+++ Task input

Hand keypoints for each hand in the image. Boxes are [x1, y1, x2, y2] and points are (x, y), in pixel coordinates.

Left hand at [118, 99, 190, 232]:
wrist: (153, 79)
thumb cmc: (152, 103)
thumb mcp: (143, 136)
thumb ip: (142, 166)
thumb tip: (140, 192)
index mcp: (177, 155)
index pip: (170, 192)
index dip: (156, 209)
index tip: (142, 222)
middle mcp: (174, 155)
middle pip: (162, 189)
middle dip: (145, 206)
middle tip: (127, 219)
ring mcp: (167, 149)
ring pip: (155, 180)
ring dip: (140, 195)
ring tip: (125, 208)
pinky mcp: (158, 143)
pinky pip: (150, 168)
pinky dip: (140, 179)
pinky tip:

++++++

- [About this task]:
Find the word "pinky" in the records. Copy every line it appears in.

- [The answer]:
pinky mcp: (158, 143)
pinky pip: (150, 168)
pinky dip: (140, 179)
pinky tip:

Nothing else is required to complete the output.